**** Records provided

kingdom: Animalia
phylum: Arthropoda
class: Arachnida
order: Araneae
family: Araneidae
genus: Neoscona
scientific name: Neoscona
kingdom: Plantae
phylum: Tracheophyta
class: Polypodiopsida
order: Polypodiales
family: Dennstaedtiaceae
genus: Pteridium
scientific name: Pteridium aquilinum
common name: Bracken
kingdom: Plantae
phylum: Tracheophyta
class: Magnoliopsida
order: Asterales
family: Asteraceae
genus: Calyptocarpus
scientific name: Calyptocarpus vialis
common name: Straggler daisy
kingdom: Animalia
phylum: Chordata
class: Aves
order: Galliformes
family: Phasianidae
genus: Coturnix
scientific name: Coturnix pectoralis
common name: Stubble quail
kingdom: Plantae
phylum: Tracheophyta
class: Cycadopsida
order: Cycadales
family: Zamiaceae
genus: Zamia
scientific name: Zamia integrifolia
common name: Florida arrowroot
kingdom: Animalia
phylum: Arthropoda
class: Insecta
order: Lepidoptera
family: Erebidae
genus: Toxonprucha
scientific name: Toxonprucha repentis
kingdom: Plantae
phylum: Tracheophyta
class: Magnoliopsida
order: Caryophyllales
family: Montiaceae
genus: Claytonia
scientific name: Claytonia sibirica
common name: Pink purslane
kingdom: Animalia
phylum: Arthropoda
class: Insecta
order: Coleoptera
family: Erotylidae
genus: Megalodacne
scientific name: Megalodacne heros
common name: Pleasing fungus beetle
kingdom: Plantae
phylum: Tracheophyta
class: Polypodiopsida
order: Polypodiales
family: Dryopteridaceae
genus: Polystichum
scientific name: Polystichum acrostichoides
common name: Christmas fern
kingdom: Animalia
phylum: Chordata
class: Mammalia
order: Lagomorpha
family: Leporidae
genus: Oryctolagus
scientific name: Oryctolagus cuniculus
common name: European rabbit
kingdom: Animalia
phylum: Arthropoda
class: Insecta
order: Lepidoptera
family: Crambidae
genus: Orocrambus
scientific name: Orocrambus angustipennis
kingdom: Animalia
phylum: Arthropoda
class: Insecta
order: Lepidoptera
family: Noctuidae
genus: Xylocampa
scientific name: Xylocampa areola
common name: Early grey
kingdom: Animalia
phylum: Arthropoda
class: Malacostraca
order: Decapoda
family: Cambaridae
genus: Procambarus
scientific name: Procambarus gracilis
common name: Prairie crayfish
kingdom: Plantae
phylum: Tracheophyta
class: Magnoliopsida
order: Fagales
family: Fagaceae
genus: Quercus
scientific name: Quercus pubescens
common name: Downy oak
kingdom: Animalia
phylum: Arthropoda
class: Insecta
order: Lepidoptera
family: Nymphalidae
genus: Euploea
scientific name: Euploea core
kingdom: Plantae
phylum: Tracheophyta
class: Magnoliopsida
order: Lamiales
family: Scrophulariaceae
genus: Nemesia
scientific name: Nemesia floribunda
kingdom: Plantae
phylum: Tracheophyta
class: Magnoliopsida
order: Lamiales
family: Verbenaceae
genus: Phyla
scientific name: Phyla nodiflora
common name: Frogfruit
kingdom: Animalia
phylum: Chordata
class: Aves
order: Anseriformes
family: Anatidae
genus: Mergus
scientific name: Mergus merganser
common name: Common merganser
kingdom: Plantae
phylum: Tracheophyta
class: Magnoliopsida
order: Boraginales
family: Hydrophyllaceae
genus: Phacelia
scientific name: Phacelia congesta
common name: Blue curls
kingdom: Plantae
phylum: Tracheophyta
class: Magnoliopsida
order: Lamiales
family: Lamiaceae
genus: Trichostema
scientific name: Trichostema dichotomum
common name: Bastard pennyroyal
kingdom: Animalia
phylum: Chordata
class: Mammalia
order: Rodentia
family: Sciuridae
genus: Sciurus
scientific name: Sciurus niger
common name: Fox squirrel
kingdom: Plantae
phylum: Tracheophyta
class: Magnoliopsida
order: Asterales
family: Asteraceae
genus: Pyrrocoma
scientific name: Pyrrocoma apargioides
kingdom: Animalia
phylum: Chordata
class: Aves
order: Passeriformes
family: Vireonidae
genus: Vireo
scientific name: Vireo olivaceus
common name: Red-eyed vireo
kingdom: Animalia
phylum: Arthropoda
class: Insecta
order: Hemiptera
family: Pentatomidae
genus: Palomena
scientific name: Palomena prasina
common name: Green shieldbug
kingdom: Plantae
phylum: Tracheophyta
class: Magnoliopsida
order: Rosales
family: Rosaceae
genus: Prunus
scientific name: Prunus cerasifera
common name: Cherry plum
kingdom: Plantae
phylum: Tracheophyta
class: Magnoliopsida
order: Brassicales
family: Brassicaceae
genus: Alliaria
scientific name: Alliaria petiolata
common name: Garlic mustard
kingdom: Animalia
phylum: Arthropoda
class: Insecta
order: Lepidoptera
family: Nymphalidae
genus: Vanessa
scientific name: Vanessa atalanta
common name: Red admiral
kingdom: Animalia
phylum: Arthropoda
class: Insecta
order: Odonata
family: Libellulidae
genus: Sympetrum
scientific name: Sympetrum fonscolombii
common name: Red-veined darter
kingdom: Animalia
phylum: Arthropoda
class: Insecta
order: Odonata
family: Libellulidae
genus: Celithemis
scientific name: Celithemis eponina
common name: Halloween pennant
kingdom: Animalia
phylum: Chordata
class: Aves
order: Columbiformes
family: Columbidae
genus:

********

> [What this task involves]:
Recast every line of the material above as a JSON array of strings, with one string per line and any blank lines omitted.

> [Task answer]:
[
  "kingdom: Animalia",
  "phylum: Arthropoda",
  "class: Arachnida",
  "order: Araneae",
  "family: Araneidae",
  "genus: Neoscona",
  "scientific name: Neoscona",
  "kingdom: Plantae",
  "phylum: Tracheophyta",
  "class: Polypodiopsida",
  "order: Polypodiales",
  "family: Dennstaedtiaceae",
  "genus: Pteridium",
  "scientific name: Pteridium aquilinum",
  "common name: Bracken",
  "kingdom: Plantae",
  "phylum: Tracheophyta",
  "class: Magnoliopsida",
  "order: Asterales",
  "family: Asteraceae",
  "genus: Calyptocarpus",
  "scientific name: Calyptocarpus vialis",
  "common name: Straggler daisy",
  "kingdom: Animalia",
  "phylum: Chordata",
  "class: Aves",
  "order: Galliformes",
  "family: Phasianidae",
  "genus: Coturnix",
  "scientific name: Coturnix pectoralis",
  "common name: Stubble quail",
  "kingdom: Plantae",
  "phylum: Tracheophyta",
  "class: Cycadopsida",
  "order: Cycadales",
  "family: Zamiaceae",
  "genus: Zamia",
  "scientific name: Zamia integrifolia",
  "common name: Florida arrowroot",
  "kingdom: Animalia",
  "phylum: Arthropoda",
  "class: Insecta",
  "order: Lepidoptera",
  "family: Erebidae",
  "genus: Toxonprucha",
  "scientific name: Toxonprucha repentis",
  "kingdom: Plantae",
  "phylum: Tracheophyta",
  "class: Magnoliopsida",
  "order: Caryophyllales",
  "family: Montiaceae",
  "genus: Claytonia",
  "scientific name: Claytonia sibirica",
  "common name: Pink purslane",
  "kingdom: Animalia",
  "phylum: Arthropoda",
  "class: Insecta",
  "order: Coleoptera",
  "family: Erotylidae",
  "genus: Megalodacne",
  "scientific name: Megalodacne heros",
  "common name: Pleasing fungus beetle",
  "kingdom: Plantae",
  "phylum: Tracheophyta",
  "class: Polypodiopsida",
  "order: Polypodiales",
  "family: Dryopteridaceae",
  "genus: Polystichum",
  "scientific name: Polystichum acrostichoides",
  "common name: Christmas fern",
  "kingdom: Animalia",
  "phylum: Chordata",
  "class: Mammalia",
  "order: Lagomorpha",
  "family: Leporidae",
  "genus: Oryctolagus",
  "scientific name: Oryctolagus cuniculus",
  "common name: European rabbit",
  "kingdom: Animalia",
  "phylum: Arthropoda",
  "class: Insecta",
  "order: Lepidoptera",
  "family: Crambidae",
  "genus: Orocrambus",
  "scientific name: Orocrambus angustipennis",
  "kingdom: Animalia",
  "phylum: Arthropoda",
  "class: Insecta",
  "order: Lepidoptera",
  "family: Noctuidae",
  "genus: Xylocampa",
  "scientific name: Xylocampa areola",
  "common name: Early grey",
  "kingdom: Animalia",
  "phylum: Arthropoda",
  "class: Malacostraca",
  "order: Decapoda",
  "family: Cambaridae",
  "genus: Procambarus",
  "scientific name: Procambarus gracilis",
  "common name: Prairie crayfish",
  "kingdom: Plantae",
  "phylum: Tracheophyta",
  "class: Magnoliopsida",
  "order: Fagales",
  "family: Fagaceae",
  "genus: Quercus",
  "scientific name: Quercus pubescens",
  "common name: Downy oak",
  "kingdom: Animalia",
  "phylum: Arthropoda",
  "class: Insecta",
  "order: Lepidoptera",
  "family: Nymphalidae",
  "genus: Euploea",
  "scientific name: Euploea core",
  "kingdom: Plantae",
  "phylum: Tracheophyta",
  "class: Magnoliopsida",
  "order: Lamiales",
  "family: Scrophulariaceae",
  "genus: Nemesia",
  "scientific name: Nemesia floribunda",
  "kingdom: Plantae",
  "phylum: Tracheophyta",
  "class: Magnoliopsida",
  "order: Lamiales",
  "family: Verbenaceae",
  "genus: Phyla",
  "scientific name: Phyla nodiflora",
  "common name: Frogfruit",
  "kingdom: Animalia",
  "phylum: Chordata",
  "class: Aves",
  "order: Anseriformes",
  "family: Anatidae",
  "genus: Mergus",
  "scientific name: Mergus merganser",
  "common name: Common merganser",
  "kingdom: Plantae",
  "phylum: Tracheophyta",
  "class: Magnoliopsida",
  "order: Boraginales",
  "family: Hydrophyllaceae",
  "genus: Phacelia",
  "scientific name: Phacelia congesta",
  "common name: Blue curls",
  "kingdom: Plantae",
  "phylum: Tracheophyta",
  "class: Magnoliopsida",
  "order: Lamiales",
  "family: Lamiaceae",
  "genus: Trichostema",
  "scientific name: Trichostema dichotomum",
  "common name: Bastard pennyroyal",
  "kingdom: Animalia",
  "phylum: Chordata",
  "class: Mammalia",
  "order: Rodentia",
  "family: Sciuridae",
  "genus: Sciurus",
  "scientific name: Sciurus niger",
  "common name: Fox squirrel",
  "kingdom: Plantae",
  "phylum: Tracheophyta",
  "class: Magnoliopsida",
  "order: Asterales",
  "family: Asteraceae",
  "genus: Pyrrocoma",
  "scientific name: Pyrrocoma apargioides",
  "kingdom: Animalia",
  "phylum: Chordata",
  "class: Aves",
  "order: Passeriformes",
  "family: Vireonidae",
  "genus: Vireo",
  "scientific name: Vireo olivaceus",
  "common name: Red-eyed vireo",
  "kingdom: Animalia",
  "phylum: Arthropoda",
  "class: Insecta",
  "order: Hemiptera",
  "family: Pentatomidae",
  "genus: Palomena",
  "scientific name: Palomena prasina",
  "common name: Green shieldbug",
  "kingdom: Plantae",
  "phylum: Tracheophyta",
  "class: Magnoliopsida",
  "order: Rosales",
  "family: Rosaceae",
  "genus: Prunus",
  "scientific name: Prunus cerasifera",
  "common name: Cherry plum",
  "kingdom: Plantae",
  "phylum: Tracheophyta",
  "class: Magnoliopsida",
  "order: Brassicales",
  "family: Brassicaceae",
  "genus: Alliaria",
  "scientific name: Alliaria petiolata",
  "common name: Garlic mustard",
  "kingdom: Animalia",
  "phylum: Arthropoda",
  "class: Insecta",
  "order: Lepidoptera",
  "family: Nymphalidae",
  "genus: Vanessa",
  "scientific name: Vanessa atalanta",
  "common name: Red admiral",
  "kingdom: Animalia",
  "phylum: Arthropoda",
  "class: Insecta",
  "order: Odonata",
  "family: Libellulidae",
  "genus: Sympetrum",
  "scientific name: Sympetrum fonscolombii",
  "common name: Red-veined darter",
  "kingdom: Animalia",
  "phylum: Arthropoda",
  "class: Insecta",
  "order: Odonata",
  "family: Libellulidae",
  "genus: Celithemis",
  "scientific name: Celithemis eponina",
  "common name: Halloween pennant",
  "kingdom: Animalia",
  "phylum: Chordata",
  "class: Aves",
  "order: Columbiformes",
  "family: Columbidae",
  "genus:"
]